**Available records**
_ _ _ _ _ _ _

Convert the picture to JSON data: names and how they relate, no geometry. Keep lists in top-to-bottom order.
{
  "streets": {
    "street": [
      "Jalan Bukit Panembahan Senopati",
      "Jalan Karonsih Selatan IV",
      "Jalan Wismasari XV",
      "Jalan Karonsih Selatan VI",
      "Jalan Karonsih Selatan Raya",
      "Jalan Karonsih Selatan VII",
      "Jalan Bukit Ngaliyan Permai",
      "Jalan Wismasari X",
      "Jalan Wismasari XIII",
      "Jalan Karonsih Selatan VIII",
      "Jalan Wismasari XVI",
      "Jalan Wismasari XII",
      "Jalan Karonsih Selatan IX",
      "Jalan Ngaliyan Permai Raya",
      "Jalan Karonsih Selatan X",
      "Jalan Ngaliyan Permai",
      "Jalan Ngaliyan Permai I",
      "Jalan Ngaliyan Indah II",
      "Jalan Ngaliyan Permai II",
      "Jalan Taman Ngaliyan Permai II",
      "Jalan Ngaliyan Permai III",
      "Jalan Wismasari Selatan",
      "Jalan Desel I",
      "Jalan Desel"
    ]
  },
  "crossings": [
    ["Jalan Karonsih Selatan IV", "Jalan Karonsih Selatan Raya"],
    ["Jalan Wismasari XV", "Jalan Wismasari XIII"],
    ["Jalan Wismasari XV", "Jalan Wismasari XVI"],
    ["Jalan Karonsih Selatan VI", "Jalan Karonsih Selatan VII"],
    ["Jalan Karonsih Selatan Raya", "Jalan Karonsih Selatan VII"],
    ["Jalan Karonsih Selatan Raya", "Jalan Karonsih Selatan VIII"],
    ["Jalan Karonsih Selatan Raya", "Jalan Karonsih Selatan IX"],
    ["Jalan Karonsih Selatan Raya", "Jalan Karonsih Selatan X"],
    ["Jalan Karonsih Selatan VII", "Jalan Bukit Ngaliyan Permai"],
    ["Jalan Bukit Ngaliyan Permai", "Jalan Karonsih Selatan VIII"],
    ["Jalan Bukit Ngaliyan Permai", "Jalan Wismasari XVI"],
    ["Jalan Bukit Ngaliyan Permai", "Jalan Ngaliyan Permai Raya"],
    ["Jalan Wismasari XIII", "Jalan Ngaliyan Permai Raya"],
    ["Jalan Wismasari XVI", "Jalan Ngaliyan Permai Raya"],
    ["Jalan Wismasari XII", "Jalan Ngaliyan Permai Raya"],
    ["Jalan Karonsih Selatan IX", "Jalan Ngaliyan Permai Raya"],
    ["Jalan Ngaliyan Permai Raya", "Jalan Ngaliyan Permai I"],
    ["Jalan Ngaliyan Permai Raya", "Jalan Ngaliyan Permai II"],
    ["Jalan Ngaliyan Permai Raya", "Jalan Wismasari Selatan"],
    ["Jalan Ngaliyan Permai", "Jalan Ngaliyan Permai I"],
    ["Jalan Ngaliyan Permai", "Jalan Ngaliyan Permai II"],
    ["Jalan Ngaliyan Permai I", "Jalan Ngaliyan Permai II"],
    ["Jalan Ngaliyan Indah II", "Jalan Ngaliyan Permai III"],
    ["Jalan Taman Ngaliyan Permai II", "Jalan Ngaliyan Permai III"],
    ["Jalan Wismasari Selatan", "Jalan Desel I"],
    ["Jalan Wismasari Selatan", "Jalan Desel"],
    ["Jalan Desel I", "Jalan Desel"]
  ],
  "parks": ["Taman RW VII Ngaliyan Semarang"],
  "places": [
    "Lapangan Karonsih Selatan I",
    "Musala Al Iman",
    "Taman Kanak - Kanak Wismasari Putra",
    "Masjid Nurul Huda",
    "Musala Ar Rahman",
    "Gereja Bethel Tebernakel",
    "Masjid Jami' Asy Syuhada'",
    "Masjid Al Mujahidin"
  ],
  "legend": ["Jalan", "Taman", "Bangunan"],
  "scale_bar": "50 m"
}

_ _ _ _ _ _ _

**Task to complete**
Report every line from the listing above where the string "Indah" can be found.

**Answer section**
      "Jalan Ngaliyan Indah II",
    ["Jalan Ngaliyan Indah II", "Jalan Ngaliyan Permai III"],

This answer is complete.